Título: Aftosa pode causar crise no setor
Autor: Patrícia Campos Mello
Fonte: O Estado de São Paulo, 12/10/2005, Economia & Negócios, p. B4

Se o governo não adotar uma série de medidas emergenciais para lidar com o surto de febre aftosa, o setor de carne pode entrar em crise por causa dos embargos decretados por vários países, dizem especialistas. Na opinião do presidente da Associação Brasileira da Indústria Produtora e Exportadora de Carne Suína e ex-presidente do Fundo de Desenvolvimento da Pecuária do Estado de São Paulo (Fundepec), Pedro de Camargo Neto, o embargo anunciado ontem pela União Européia (UE) terá conseqüências muito sérias para os exportadores brasileiros. A UE foi o maior importador de carne do Brasil de janeiro a agosto, comprando 224.691 toneladas (à frente da Rússia, que importou 200.165 toneladas). Juntos, UE, Rússia, Chile, Paraguai, Israel e África do Sul, os países que suspenderam as compras da carne brasileira, absorvem 50,4% de todas as exportações de carne bovina do Brasil - isto é, metade da exportação brasileira está ameaçada. O embargo da UE atinge Mato Grosso do Sul, foco do surto, Paraná e São Paulo. Vários dos principais frigoríficos do País ficam em São Paulo: o Bertin, o Independência e o Minerva. O Friboi fica em Goiás. "Isso elimina uma capacidade muito grande de vendas de carne. A inclusão de São Paulo no embargo surpreendeu", diz Camargo.

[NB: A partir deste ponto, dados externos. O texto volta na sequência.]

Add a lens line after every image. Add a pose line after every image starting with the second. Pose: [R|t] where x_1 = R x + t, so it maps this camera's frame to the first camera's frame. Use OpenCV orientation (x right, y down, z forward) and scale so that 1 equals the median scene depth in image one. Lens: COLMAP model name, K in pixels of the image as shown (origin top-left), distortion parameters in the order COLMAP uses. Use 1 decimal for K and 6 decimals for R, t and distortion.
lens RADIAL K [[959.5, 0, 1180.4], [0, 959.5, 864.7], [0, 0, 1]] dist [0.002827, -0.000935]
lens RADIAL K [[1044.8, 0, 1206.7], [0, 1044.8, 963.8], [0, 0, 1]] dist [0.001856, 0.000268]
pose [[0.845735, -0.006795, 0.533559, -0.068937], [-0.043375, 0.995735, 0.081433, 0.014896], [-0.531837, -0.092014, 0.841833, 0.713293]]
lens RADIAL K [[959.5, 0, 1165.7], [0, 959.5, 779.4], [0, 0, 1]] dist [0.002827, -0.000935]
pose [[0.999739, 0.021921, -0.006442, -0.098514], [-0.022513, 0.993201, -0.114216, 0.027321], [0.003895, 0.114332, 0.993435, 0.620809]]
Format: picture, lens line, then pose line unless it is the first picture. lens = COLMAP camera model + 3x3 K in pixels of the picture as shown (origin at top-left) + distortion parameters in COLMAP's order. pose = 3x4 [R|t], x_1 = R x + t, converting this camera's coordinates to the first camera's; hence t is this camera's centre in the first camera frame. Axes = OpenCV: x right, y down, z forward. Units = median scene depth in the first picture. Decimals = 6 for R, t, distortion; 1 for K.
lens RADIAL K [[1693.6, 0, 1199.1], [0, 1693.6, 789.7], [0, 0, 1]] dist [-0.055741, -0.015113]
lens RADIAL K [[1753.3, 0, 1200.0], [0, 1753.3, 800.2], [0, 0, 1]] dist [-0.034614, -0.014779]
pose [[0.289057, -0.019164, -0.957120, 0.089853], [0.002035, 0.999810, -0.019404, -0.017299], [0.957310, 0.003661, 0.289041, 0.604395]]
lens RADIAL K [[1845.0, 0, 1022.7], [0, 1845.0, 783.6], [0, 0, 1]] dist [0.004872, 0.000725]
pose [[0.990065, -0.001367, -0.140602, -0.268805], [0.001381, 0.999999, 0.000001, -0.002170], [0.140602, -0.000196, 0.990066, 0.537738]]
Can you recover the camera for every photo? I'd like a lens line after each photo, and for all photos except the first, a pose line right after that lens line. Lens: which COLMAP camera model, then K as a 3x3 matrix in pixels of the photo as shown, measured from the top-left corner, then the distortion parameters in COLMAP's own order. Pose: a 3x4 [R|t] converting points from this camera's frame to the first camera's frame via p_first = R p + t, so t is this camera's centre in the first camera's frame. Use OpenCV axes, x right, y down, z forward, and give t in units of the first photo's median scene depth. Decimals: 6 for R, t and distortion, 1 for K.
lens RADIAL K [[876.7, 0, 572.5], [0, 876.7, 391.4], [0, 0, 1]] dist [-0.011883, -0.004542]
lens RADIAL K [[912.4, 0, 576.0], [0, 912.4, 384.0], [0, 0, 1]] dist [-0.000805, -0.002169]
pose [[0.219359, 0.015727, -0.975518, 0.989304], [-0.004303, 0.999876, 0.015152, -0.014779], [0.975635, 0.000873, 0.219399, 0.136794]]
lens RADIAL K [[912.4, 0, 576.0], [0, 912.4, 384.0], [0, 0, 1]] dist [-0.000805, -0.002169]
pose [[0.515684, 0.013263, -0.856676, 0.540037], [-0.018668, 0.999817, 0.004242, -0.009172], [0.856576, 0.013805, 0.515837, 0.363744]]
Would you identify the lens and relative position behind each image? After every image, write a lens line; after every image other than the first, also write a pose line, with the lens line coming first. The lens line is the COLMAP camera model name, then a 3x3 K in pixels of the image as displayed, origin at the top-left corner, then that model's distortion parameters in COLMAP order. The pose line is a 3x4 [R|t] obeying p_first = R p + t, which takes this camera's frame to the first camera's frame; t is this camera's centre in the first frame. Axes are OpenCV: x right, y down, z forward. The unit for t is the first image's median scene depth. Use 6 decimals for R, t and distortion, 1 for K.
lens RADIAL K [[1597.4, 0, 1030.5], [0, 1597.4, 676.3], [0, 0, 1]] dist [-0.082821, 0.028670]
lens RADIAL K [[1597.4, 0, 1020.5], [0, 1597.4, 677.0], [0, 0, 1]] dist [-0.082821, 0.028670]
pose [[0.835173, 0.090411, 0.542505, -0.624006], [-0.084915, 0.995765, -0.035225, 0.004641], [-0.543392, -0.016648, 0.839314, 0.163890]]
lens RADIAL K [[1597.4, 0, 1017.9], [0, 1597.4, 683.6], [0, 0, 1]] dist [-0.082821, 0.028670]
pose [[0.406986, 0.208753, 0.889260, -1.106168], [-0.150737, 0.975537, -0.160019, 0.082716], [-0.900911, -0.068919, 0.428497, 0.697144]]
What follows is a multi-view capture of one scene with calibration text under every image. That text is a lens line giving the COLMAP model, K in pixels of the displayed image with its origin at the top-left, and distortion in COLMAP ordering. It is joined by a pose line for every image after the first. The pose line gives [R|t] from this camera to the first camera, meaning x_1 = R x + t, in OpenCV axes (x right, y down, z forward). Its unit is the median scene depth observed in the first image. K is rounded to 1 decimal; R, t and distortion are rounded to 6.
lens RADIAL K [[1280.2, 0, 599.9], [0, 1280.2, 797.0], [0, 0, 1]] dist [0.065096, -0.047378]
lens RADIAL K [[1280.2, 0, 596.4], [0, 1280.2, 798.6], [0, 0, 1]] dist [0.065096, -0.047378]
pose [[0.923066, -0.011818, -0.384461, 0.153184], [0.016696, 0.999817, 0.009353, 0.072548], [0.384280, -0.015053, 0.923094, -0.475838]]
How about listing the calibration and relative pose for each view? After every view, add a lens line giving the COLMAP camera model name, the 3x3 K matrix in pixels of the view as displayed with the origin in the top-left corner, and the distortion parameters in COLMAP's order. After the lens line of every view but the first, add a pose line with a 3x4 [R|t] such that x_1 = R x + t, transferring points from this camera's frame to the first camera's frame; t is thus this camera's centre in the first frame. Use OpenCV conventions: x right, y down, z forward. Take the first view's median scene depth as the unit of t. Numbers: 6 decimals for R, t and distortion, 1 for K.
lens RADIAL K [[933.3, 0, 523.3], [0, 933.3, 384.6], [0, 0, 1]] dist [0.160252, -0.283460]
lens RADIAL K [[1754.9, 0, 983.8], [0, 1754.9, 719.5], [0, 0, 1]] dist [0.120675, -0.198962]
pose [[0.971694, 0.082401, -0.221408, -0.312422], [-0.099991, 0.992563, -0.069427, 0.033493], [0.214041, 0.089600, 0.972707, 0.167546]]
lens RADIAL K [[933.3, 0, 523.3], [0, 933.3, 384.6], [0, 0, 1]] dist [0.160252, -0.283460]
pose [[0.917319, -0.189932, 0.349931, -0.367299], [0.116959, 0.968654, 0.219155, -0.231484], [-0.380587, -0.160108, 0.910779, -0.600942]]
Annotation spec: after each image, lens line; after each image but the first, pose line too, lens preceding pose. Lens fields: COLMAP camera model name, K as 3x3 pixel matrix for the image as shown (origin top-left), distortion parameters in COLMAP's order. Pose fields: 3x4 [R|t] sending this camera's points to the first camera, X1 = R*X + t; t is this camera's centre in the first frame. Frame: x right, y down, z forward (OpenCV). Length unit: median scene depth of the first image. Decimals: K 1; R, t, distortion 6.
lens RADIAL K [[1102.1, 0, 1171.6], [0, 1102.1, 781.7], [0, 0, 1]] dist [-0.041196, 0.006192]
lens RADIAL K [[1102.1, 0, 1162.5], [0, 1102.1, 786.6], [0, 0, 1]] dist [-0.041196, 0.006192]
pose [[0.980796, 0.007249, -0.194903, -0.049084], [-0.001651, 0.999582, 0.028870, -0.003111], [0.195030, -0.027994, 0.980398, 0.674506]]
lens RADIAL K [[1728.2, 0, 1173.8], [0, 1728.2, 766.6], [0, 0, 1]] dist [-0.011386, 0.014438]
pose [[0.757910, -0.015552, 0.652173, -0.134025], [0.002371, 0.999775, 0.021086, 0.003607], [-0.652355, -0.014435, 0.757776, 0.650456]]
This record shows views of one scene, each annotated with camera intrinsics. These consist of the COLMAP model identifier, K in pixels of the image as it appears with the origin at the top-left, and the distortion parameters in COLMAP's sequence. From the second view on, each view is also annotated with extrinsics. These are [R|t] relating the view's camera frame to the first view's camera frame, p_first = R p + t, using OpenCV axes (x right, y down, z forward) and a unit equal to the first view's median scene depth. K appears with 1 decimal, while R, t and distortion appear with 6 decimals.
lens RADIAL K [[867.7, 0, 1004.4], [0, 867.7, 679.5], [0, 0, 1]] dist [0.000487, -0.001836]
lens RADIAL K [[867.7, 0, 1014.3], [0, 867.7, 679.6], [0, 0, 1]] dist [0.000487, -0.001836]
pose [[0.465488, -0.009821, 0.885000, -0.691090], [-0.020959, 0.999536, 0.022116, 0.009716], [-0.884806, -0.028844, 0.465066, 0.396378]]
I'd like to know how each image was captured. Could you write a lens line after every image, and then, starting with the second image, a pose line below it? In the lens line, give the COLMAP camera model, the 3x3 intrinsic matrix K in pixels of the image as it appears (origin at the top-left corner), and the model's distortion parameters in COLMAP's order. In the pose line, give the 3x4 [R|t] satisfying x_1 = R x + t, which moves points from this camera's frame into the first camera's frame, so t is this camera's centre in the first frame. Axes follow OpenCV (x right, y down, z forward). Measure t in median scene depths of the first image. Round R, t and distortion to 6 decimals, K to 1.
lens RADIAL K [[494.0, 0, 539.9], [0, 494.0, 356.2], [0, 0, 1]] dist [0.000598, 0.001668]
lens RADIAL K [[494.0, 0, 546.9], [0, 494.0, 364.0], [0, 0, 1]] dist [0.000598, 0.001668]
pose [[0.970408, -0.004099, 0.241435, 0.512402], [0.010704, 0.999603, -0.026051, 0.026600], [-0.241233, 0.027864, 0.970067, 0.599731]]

Para ele, é necessário implantar um plano de emergência. Em primeiro lugar, liberar com urgência cerca de R$ 200 milhões para a defesa sanitária. Em seguida, promover uma ampla campanha de vacinação, equipar os postos de controle das fronteiras e informatizar mais o controle dos rebanhos. Ele lembra que o Uruguai, em 2002, teve um grande surto de aftosa e levou dois anos para voltar a exportar.

"Desmontar o PIB da carne por causa de meros R$ 200 milhões é um absurdo", diz Camargo, referindo-se à verba necessária para a defesa sanitária. "A defesa sanitária custa pouco, enquanto o custo de uma recessão no setor de carnes será enorme."

O presidente da Associação Brasileira das Indústrias Exportadoras de Carne (Abiec), Marcus Vinícius Pratini de Moraes, também acha que uma ação certeira do governo será essencial para contornar a crise. "É preciso fazer a coisa direito - comunicar imediatamente os principais mercados sobre todas as medidas que estão sendo tomadas, e mandar veterinários qualificados para os principais países consumidores, para dar esclarecimentos."

INDIGNAÇÃO

Pratini demonstrou indignação com a negligência em relação à defesa sanitária. "A exportação de carne bovina chegou a US$ 2,5 bilhões nos últimos 12 meses - será que não dava pra gastar nem R$ 150 milhões para proteger esta receita?" O presidente da Abiec está na Alemanha em uma feira de alimentos, divulgando a carne brasileira. Para ele, muitos países vão se aproveitar do surto da doença para adotar medidas protecionistas.

O ex-ministro da Agricultura não vê motivos para um embargo internacional, do tipo que está se desenhando. "Não tem por que haver um embargo internacional. A febre aftosa não é doença da vaca louca. Trata-se de uma doença econômica, que reduz a produtividade dos rebanhos, mas não atinge os humanos." Segundo Pratini, ainda é difícil estimar o tamanho do prejuízo causado pelo embargo.

Para Camargo, a Argentina, principal concorrente brasileiro nesse mercado, deve ganhar espaço. Estados não embargados, como Mato Grosso e Goiás, também podem sair ganhando. E o surto de aftosa deve atrasar ainda mais a abertura do mercado dos EUA para a carne in natura brasileira.